◆ **Exercise data**:
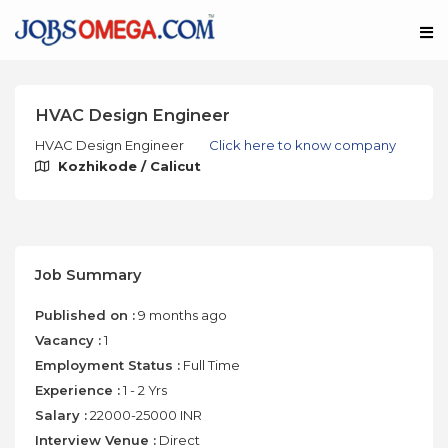
HVAC Design Engineer
HVAC Design Engineer
Click here to know company
Kozhikode / Calicut
Job Summary
Published on :
9 months ago
Vacancy :
1
Employment Status :
Full Time
Experience :
1 - 2 Yrs
Salary :
22000-25000 INR
Interview Venue :
Direct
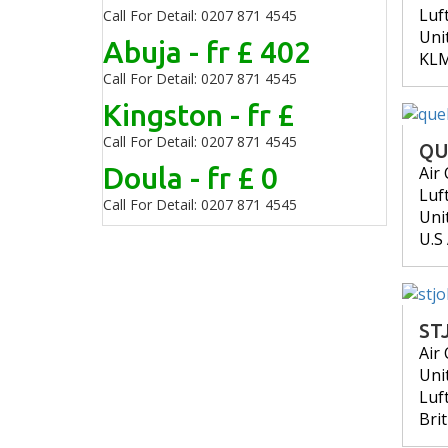
Luf
Call For Detail: 0207 871 4545
Uni
Abuja - fr £ 402
KL
Call For Detail: 0207 871 4545
Kingston - fr £
Call For Detail: 0207 871 4545
QU
Doula - fr £ 0
Air
Luf
Call For Detail: 0207 871 4545
Uni
U.S
ST
Air
Uni
Luf
Bri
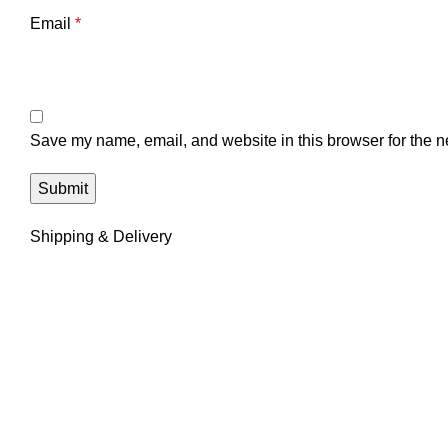
Email
*
Save my name, email, and website in this browser for the n
Shipping & Delivery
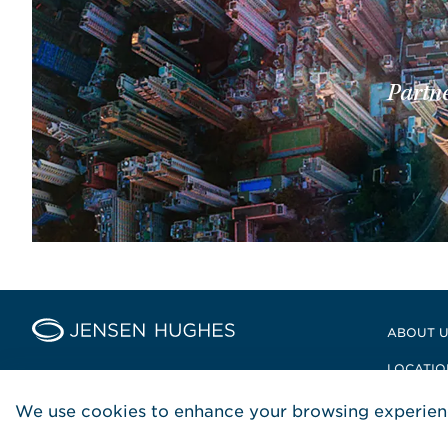
Partne
Home Jensen Hughes Middle
ABOUT 
LOCATIO
POLICIE
We use cookies to enhance your browsing experienc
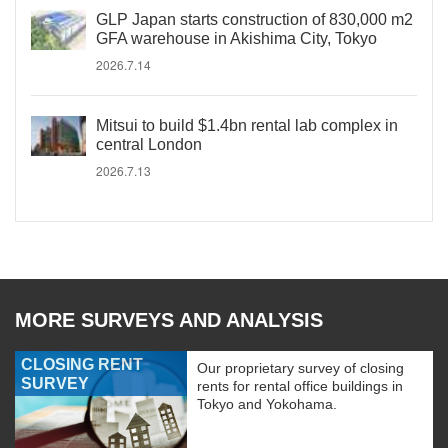
GLP Japan starts construction of 830,000 m2
GFA warehouse in Akishima City, Tokyo
2026.7.14
Mitsui to build $1.4bn rental lab complex in
central London
2026.7.13
MORE SURVEYS AND ANALYSIS
CLOSING RENT
Our proprietary survey of closing
SURVEY
rents for rental office buildings in
Tokyo and Yokohama.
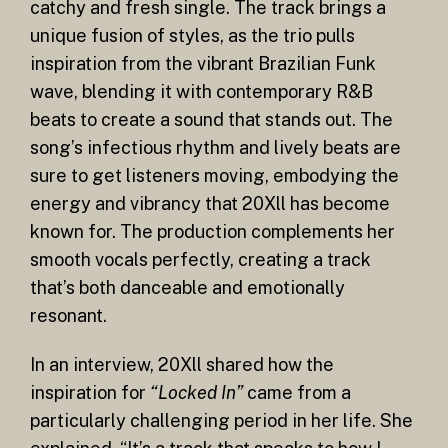
catchy and fresh single. The track brings a
unique fusion of styles, as the trio pulls
inspiration from the vibrant Brazilian Funk
wave, blending it with contemporary R&B
beats to create a sound that stands out. The
song’s infectious rhythm and lively beats are
sure to get listeners moving, embodying the
energy and vibrancy that 20Xll has become
known for. The production complements her
smooth vocals perfectly, creating a track
that’s both danceable and emotionally
resonant.
In an interview, 20Xll shared how the
inspiration for
“Locked In”
came from a
particularly challenging period in her life. She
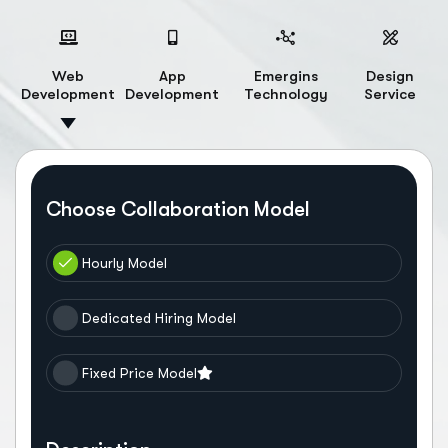
Web
App
Emergins
Design
Development
Development
Technology
Service
Choose Collaboration Model
Hourly Model
Dedicated Hiring Model
Fixed Price Model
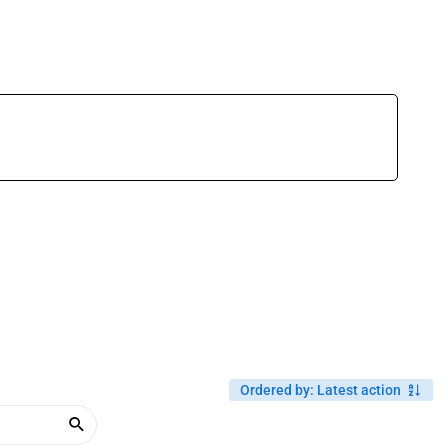
Ordered by
:
Latest action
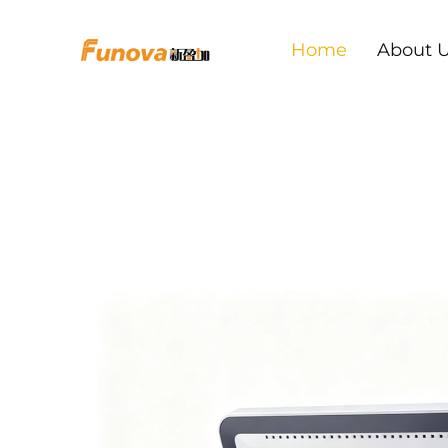
Home
About 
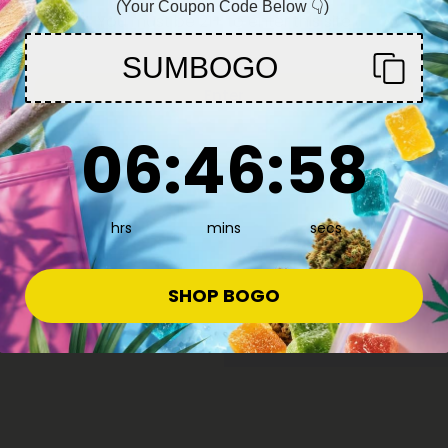
(Your Coupon Code Below 👇)
work out, or any
You must be 21+ to enter this site
take care of thei
SUMBOGO
circular motion 
Enter
fingers. All thro
-4 times, and so far
creams and topic
6
:
46
Countdown ends in:
:
57
06
:
46
:
57
hrs
mins
secs
SHOP BOGO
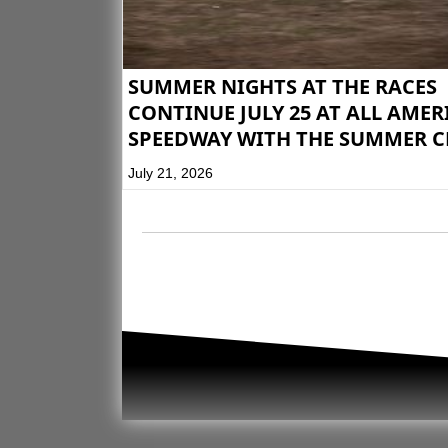
SUMMER NIGHTS AT THE RACES
CONTINUE JULY 25 AT ALL AME
SPEEDWAY WITH THE SUMMER C
July 21, 2026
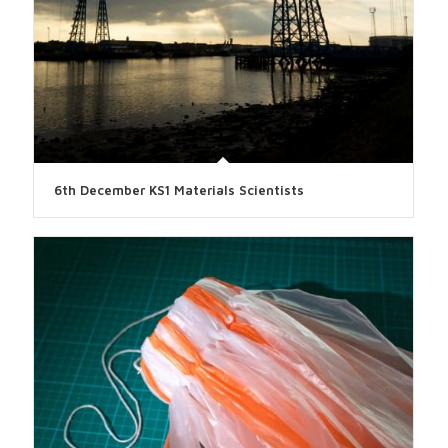
6th December KS1 Materials Scientists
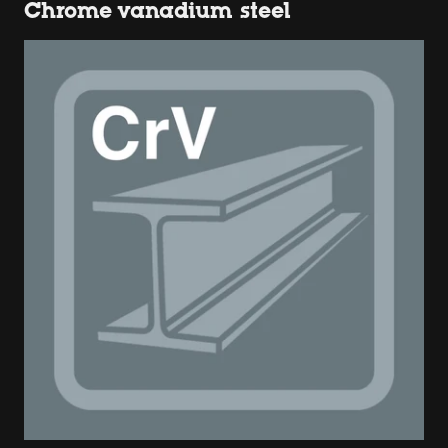
Chrome vanadium steel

◆ **Job item**: Return every line of text in the items above that contains the word "Model", copied in full. Case counts when matching.

◆ **Answer below**:
Choose Collaboration Model
Hourly Model
Dedicated Hiring Model
Fixed Price Model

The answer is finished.